То есть на самом деле внутри этого человека есть некоторая путаница, но он по сути своей, в ядре, — советский. На периферии он стал антисоветским, внесоветским, потребительским, а ядро-то не изменилось.

Был такой господин Ракитов, который говорил, что нужно изменить социокультурные коды ядра. Изменить Ракитова — можно, а изменить социокультурные коды ядра (или, как говорил Унамуно, «интраисторию») — нельзя.

Есть ядро этого современного человека — и это ядро, с моей точки зрения, существенно и сущностно советское.

Достаточно включить это ядро, чтобы всё остальное стало на свои места, а возвращаться к худшим элементам практики совершенно не нужно.

Никита Данюк: А те, кто после 1991 года родился? У них это ядро есть?

Сергей Кургинян: Есть! Оно больше, чем у тех, кто родился раньше! Потому что для них есть советская утопия, которая вообще лишена негативов, во-первых. Во-вторых, там есть злоба на отцов, которые многое предали, а заодно и бросили семьи очень часто.

Там очень много всего есть. Если это всё включить нормально, то мы получим как раз того человека, с которым можно строить новую экономику, новую социальность, новую политику, не возвращаясь к худшим элементам прошлого.

Дмитрий Куликов: Знаете, Никита, пока отвечал Сергей Ервандович, я одновременно слушал и думал, что же лежит в основании вашего вопроса. И мне кажется, что нужно удерживать еще один фактор, кроме того советского ядра, о котором говорит Сергей Ервандович. Нужно понимать, что люди являются материалом разных деятельностей, которые их втягивают. Ну например, такое потребление как система деятельности, которая потребляет людей. Но в тот момент, когда разрушается сама система, а сейчас мы подходим ровно к этому моменту, эти люди окажутся не захваченными ничем. И вот здесь — то, о чем говорит Кургинян. Может ли наша история, наше культурно-историческое ядро захватить их? И будет ли по отношению к этому процессу еще и целевое управленческое воздействие? Оно вроде необходимо. И речь сейчас идет, если я правильно понимаю Сергея Ервандовича, ровно об этом.

Сергей Кургинян: Я вспоминаю фильм Антониони «Blowup» [«Фотоувеличение»]. В этом фильме герой попадает на рок-концерт, где сначала играют на гитарах, потом начинают разбивать гитары об усилитель, а потом хватают куски и кидают.

К герою попадает кусок этой гитары, а рядом три человека, поклонники, хотят его отнять. Он дерется с ними, пропихивается к выходу, выходит.

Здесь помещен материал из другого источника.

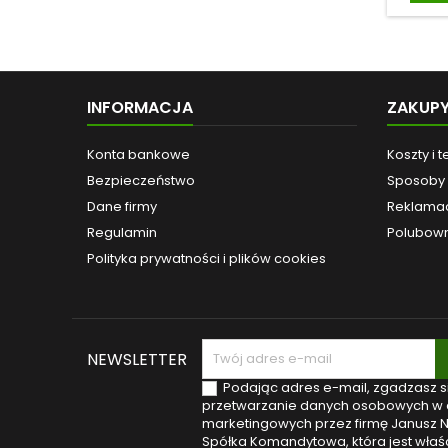
je
przeb
świecie
wykor
potenc
Borows
INFORMACJA
ZAKUP
które 
schem
inwesty
Konta bankowe
Koszty i 
łącząc
Bezpieczeństwo
Sposoby 
zak
chemi
Dane firmy
Reklamac
med
Regulamin
Polubown
Ajur
Medycy
Polityka prywatności i plików cookies
NEWSLETTER
Podając adres e-mail, zgadzasz s
przetwarzanie danych osobowych w 
marketingowych przez firmę Janusz 
Spółka Komandytowa, która jest właśc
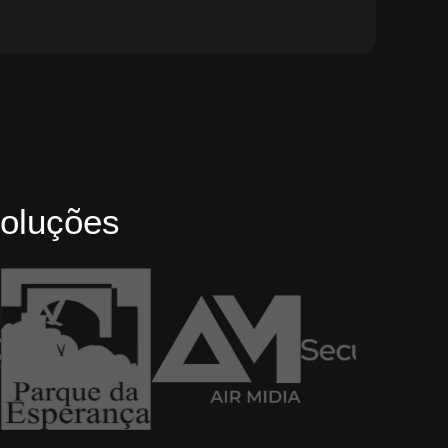
oluções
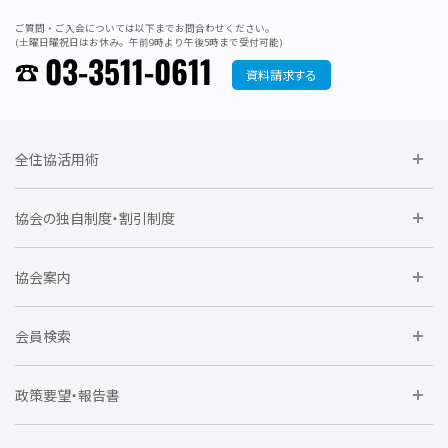
ご質問・ご入会については以下までお問合わせください。
(土曜日曜祝日はお休み。午前9時より午後5時まで受付可能)
03-3511-0611
資料請求する
全住協活用術
委員会に参加しよう
協会の独自制度・割引制度
研修に参加しよう
住宅瑕疵担保責任保険割引制度
レインズシステム利用
要望活動に参加しよう
協会案内
仲間をつくろう
全住協NET
全住協いえかるて
運営組織
入会の流れ
会員検索
不動産後見アドバイザー資格講習
トライアル会員制度
アクセス
企業会員
団体会員
政策要望・報告書
安心R住宅
会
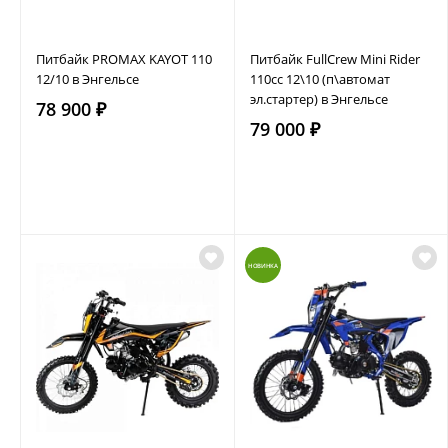
Питбайк PROMAX KAYOT 110
Питбайк FullCrew Mini Rider
12/10 в Энгельсе
110сс 12\10 (п\автомат
эл.стартер) в Энгельсе
78 900 ₽
79 000 ₽
НОВИНКА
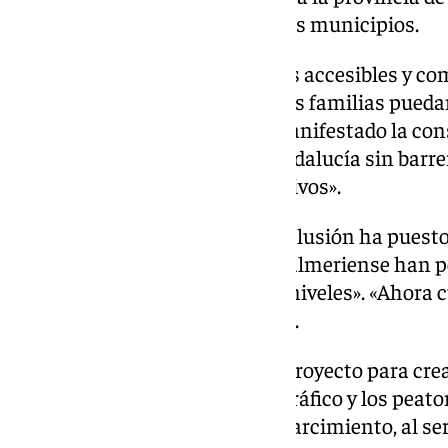
millones de euros a obras en seis municipios.
«Se trata de garantizar entornos accesibles y co
personas con discapacidad y sus familias puedan
igualdad de condiciones», ha manifestado la cons
«tenemos que construir una Andalucía sin barre
y ciudades espacios más inclusivos».
En este sentido, la titular de Inclusión ha puest
acometidas en este municipio almeriense han p
estaban deterioradas y con desniveles». «Ahora 
de accesibilidad», ha remarcado.
El Ayuntamiento presentó un proyecto para cre
tránsito, en la que conviven el tráfico y los peat
y favoreciendo las zonas de esparcimiento, al s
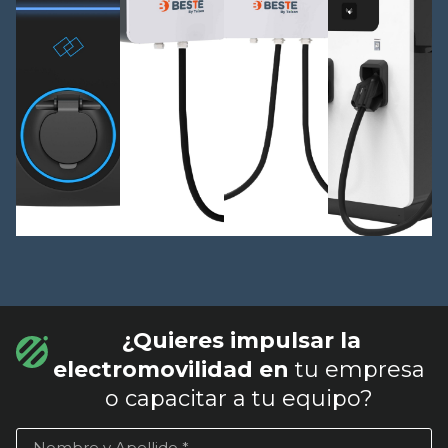
¿Quieres impulsar la
electromovilidad en
tu empresa
o capacitar a tu equipo?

Дождь… лужи… непонятно, что у него в руках, какой-то кусок дерева — взял и выкинул… И пошел дальше.

Таково все это «потребление». Сначала истошные крики: «Боже! Сюда!.. Надо!.. Туда!..» А вышли: дождь, лужи… «Что это? Кому надо? Зачем надо?..» — выкинули и вернулись к чему-то настоящему.

Я уверен, что в России это сделать качественно, в тысячи раз проще, чем в Европе.

Дмитрий Куликов: Спасибо Вам огромное, Сергей Ервандович, за этот содержательный и, как всегда, интересный разговор. Спасибо, коллеги. С телезрителями я прощаюсь, увидимся, как обычно, на канале ТВ Центр.